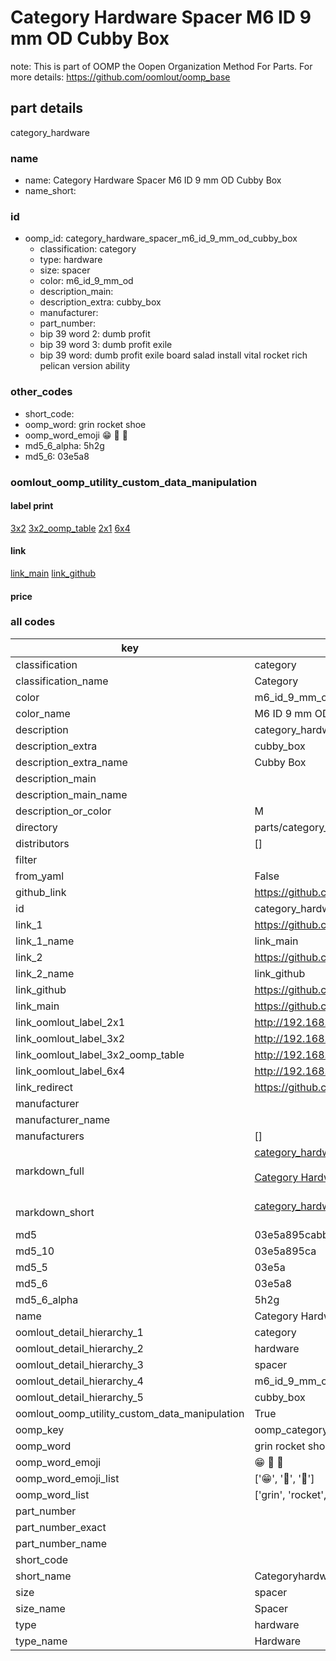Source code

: # Category Hardware Spacer M6 ID 9 mm OD Cubby Box  

note: This is part of OOMP the Oopen Organization Method For Parts. For more details: https://github.com/oomlout/oomp_base

##  part details
  



category_hardware



### name
* name: Category Hardware Spacer M6 ID 9 mm OD Cubby Box
* name_short: 
### id
* oomp_id: category_hardware_spacer_m6_id_9_mm_od_cubby_box
  * classification: category
  * type: hardware
  * size: spacer
  * color: m6_id_9_mm_od
  * description_main: 
  * description_extra: cubby_box
  * manufacturer: 
  * part_number: 
  * bip 39 word 2: dumb profit
  * bip 39 word 3: dumb profit exile
  * bip 39 word: dumb profit exile board salad install vital rocket rich pelican version ability

### other_codes
* short_code: 
* oomp_word: grin rocket shoe
* oomp_word_emoji :grin: :rocket: :shoe:
* md5_6_alpha: 5h2g
* md5_6: 03e5a8






### oomlout_oomp_utility_custom_data_manipulation
#### label print
[3x2](http://192.168.1.245:1112/?label=oomp%205h2g)
[3x2_oomp_table](http://192.168.1.108:1112/?label=oomp%205h2g)
[2x1](http://192.168.1.242:1112/?label=oomp%205h2g)
[6x4](http://192.168.1.55:1112/?label=oomp%205h2g)    

#### link

[link_main](https://github.com/oomlout/oomlout_oomp_version_1_messy/tree/main/parts/category_hardware_spacer_m6_id_9_mm_od_cubby_box) [link_github](https://github.com/oomlout/oomlout_oomp_version_1_messy/tree/main/parts/category_hardware_spacer_m6_id_9_mm_od_cubby_box)                             

#### price







### all codes 
| key | value |  
| --- | --- |  
| classification | category |  
| classification_name | Category |  
| color | m6_id_9_mm_od |  
| color_name | M6 ID 9 mm OD |  
| description | category_hardware |  
| description_extra | cubby_box |  
| description_extra_name | Cubby Box |  
| description_main |  |  
| description_main_name |  |  
| description_or_color | M  |  
| directory | parts/category_hardware_spacer_m6_id_9_mm_od_cubby_box |  
| distributors | [] |  
| filter |  |  
| from_yaml | False |  
| github_link | https://github.com/oomlout/oomlout_oomp_part_src/tree/main/parts/category_hardware_spacer_m6_id_9_mm_od_cubby_box |  
| id | category_hardware_spacer_m6_id_9_mm_od_cubby_box |  
| link_1 | https://github.com/oomlout/oomlout_oomp_version_1_messy/tree/main/parts/category_hardware_spacer_m6_id_9_mm_od_cubby_box |  
| link_1_name | link_main |  
| link_2 | https://github.com/oomlout/oomlout_oomp_version_1_messy/tree/main/parts/category_hardware_spacer_m6_id_9_mm_od_cubby_box |  
| link_2_name | link_github |  
| link_github | https://github.com/oomlout/oomlout_oomp_version_1_messy/tree/main/parts/category_hardware_spacer_m6_id_9_mm_od_cubby_box |  
| link_main | https://github.com/oomlout/oomlout_oomp_version_1_messy/tree/main/parts/category_hardware_spacer_m6_id_9_mm_od_cubby_box |  
| link_oomlout_label_2x1 | http://192.168.1.242:1112/?label=oomp%205h2g |  
| link_oomlout_label_3x2 | http://192.168.1.245:1112/?label=oomp%205h2g |  
| link_oomlout_label_3x2_oomp_table | http://192.168.1.108:1112/?label=oomp%205h2g |  
| link_oomlout_label_6x4 | http://192.168.1.55:1112/?label=oomp%205h2g |  
| link_redirect | https://github.com/oomlout/oomlout_oomp_version_1_messy/tree/main/parts/category_hardware_spacer_m6_id_9_mm_od_cubby_box |  
| manufacturer |  |  
| manufacturer_name |  |  
| manufacturers | [] |  
| markdown_full | [category_hardware_spacer_m6_id_9_mm_od_cubby_box](none)<br>[](none)<br>[Category Hardware Spacer M6 Id 9 Mm Od Cubby Box](none)<br><br> |  
| markdown_short | [category_hardware_spacer_m6_id_9_mm_od_cubby_box](none)<br><br> |  
| md5 | 03e5a895cabb7ea1d5df218a9f6af21f |  
| md5_10 | 03e5a895ca |  
| md5_5 | 03e5a |  
| md5_6 | 03e5a8 |  
| md5_6_alpha | 5h2g |  
| name | Category Hardware Spacer M6 ID 9 mm OD Cubby Box |  
| oomlout_detail_hierarchy_1 | category |  
| oomlout_detail_hierarchy_2 | hardware |  
| oomlout_detail_hierarchy_3 | spacer |  
| oomlout_detail_hierarchy_4 | m6_id_9_mm_od |  
| oomlout_detail_hierarchy_5 | cubby_box |  
| oomlout_oomp_utility_custom_data_manipulation | True |  
| oomp_key | oomp_category_hardware_spacer_m6_id_9_mm_od_cubby_box |  
| oomp_word | grin rocket shoe |  
| oomp_word_emoji | :grin: :rocket: :shoe: |  
| oomp_word_emoji_list | [':grin:', ':rocket:', ':shoe:'] |  
| oomp_word_list | ['grin', 'rocket', 'shoe'] |  
| part_number |  |  
| part_number_exact |  |  
| part_number_name |  |  
| short_code |  |  
| short_name | Categoryhardware |  
| size | spacer |  
| size_name | Spacer |  
| type | hardware |  
| type_name | Hardware |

-=-=-

Retype all of the lines above exactly as they appear, leaving out the pictures.

Source code

: # Category Hardware Spacer M6 ID 9 mm OD Cubby Box  

note: This is part of OOMP the Oopen Organization Method For Parts. For more details: https://github.com/oomlout/oomp_base

##  part details
  



category_hardware



### name
* name: Category Hardware Spacer M6 ID 9 mm OD Cubby Box
* name_short: 
### id
* oomp_id: category_hardware_spacer_m6_id_9_mm_od_cubby_box
  * classification: category
  * type: hardware
  * size: spacer
  * color: m6_id_9_mm_od
  * description_main: 
  * description_extra: cubby_box
  * manufacturer: 
  * part_number: 
  * bip 39 word 2: dumb profit
  * bip 39 word 3: dumb profit exile
  * bip 39 word: dumb profit exile board salad install vital rocket rich pelican version ability

### other_codes
* short_code: 
* oomp_word: grin rocket shoe
* oomp_word_emoji :grin: :rocket: :shoe:
* md5_6_alpha: 5h2g
* md5_6: 03e5a8






### oomlout_oomp_utility_custom_data_manipulation
#### label print
[3x2](http://192.168.1.245:1112/?label=oomp%205h2g)
[3x2_oomp_table](http://192.168.1.108:1112/?label=oomp%205h2g)
[2x1](http://192.168.1.242:1112/?label=oomp%205h2g)
[6x4](http://192.168.1.55:1112/?label=oomp%205h2g)    

#### link

[link_main](https://github.com/oomlout/oomlout_oomp_version_1_messy/tree/main/parts/category_hardware_spacer_m6_id_9_mm_od_cubby_box) [link_github](https://github.com/oomlout/oomlout_oomp_version_1_messy/tree/main/parts/category_hardware_spacer_m6_id_9_mm_od_cubby_box)                             

#### price







### all codes 
| key | value |  
| --- | --- |  
| classification | category |  
| classification_name | Category |  
| color | m6_id_9_mm_od |  
| color_name | M6 ID 9 mm OD |  
| description | category_hardware |  
| description_extra | cubby_box |  
| description_extra_name | Cubby Box |  
| description_main |  |  
| description_main_name |  |  
| description_or_color | M  |  
| directory | parts/category_hardware_spacer_m6_id_9_mm_od_cubby_box |  
| distributors | [] |  
| filter |  |  
| from_yaml | False |  
| github_link | https://github.com/oomlout/oomlout_oomp_part_src/tree/main/parts/category_hardware_spacer_m6_id_9_mm_od_cubby_box |  
| id | category_hardware_spacer_m6_id_9_mm_od_cubby_box |  
| link_1 | https://github.com/oomlout/oomlout_oomp_version_1_messy/tree/main/parts/category_hardware_spacer_m6_id_9_mm_od_cubby_box |  
| link_1_name | link_main |  
| link_2 | https://github.com/oomlout/oomlout_oomp_version_1_messy/tree/main/parts/category_hardware_spacer_m6_id_9_mm_od_cubby_box |  
| link_2_name | link_github |  
| link_github | https://github.com/oomlout/oomlout_oomp_version_1_messy/tree/main/parts/category_hardware_spacer_m6_id_9_mm_od_cubby_box |  
| link_main | https://github.com/oomlout/oomlout_oomp_version_1_messy/tree/main/parts/category_hardware_spacer_m6_id_9_mm_od_cubby_box |  
| link_oomlout_label_2x1 | http://192.168.1.242:1112/?label=oomp%205h2g |  
| link_oomlout_label_3x2 | http://192.168.1.245:1112/?label=oomp%205h2g |  
| link_oomlout_label_3x2_oomp_table | http://192.168.1.108:1112/?label=oomp%205h2g |  
| link_oomlout_label_6x4 | http://192.168.1.55:1112/?label=oomp%205h2g |  
| link_redirect | https://github.com/oomlout/oomlout_oomp_version_1_messy/tree/main/parts/category_hardware_spacer_m6_id_9_mm_od_cubby_box |  
| manufacturer |  |  
| manufacturer_name |  |  
| manufacturers | [] |  
| markdown_full | [category_hardware_spacer_m6_id_9_mm_od_cubby_box](none)<br>[](none)<br>[Category Hardware Spacer M6 Id 9 Mm Od Cubby Box](none)<br><br> |  
| markdown_short | [category_hardware_spacer_m6_id_9_mm_od_cubby_box](none)<br><br> |  
| md5 | 03e5a895cabb7ea1d5df218a9f6af21f |  
| md5_10 | 03e5a895ca |  
| md5_5 | 03e5a |  
| md5_6 | 03e5a8 |  
| md5_6_alpha | 5h2g |  
| name | Category Hardware Spacer M6 ID 9 mm OD Cubby Box |  
| oomlout_detail_hierarchy_1 | category |  
| oomlout_detail_hierarchy_2 | hardware |  
| oomlout_detail_hierarchy_3 | spacer |  
| oomlout_detail_hierarchy_4 | m6_id_9_mm_od |  
| oomlout_detail_hierarchy_5 | cubby_box |  
| oomlout_oomp_utility_custom_data_manipulation | True |  
| oomp_key | oomp_category_hardware_spacer_m6_id_9_mm_od_cubby_box |  
| oomp_word | grin rocket shoe |  
| oomp_word_emoji | :grin: :rocket: :shoe: |  
| oomp_word_emoji_list | [':grin:', ':rocket:', ':shoe:'] |  
| oomp_word_list | ['grin', 'rocket', 'shoe'] |  
| part_number |  |  
| part_number_exact |  |  
| part_number_name |  |  
| short_code |  |  
| short_name | Categoryhardware |  
| size | spacer |  
| size_name | Spacer |  
| type | hardware |  
| type_name | Hardware |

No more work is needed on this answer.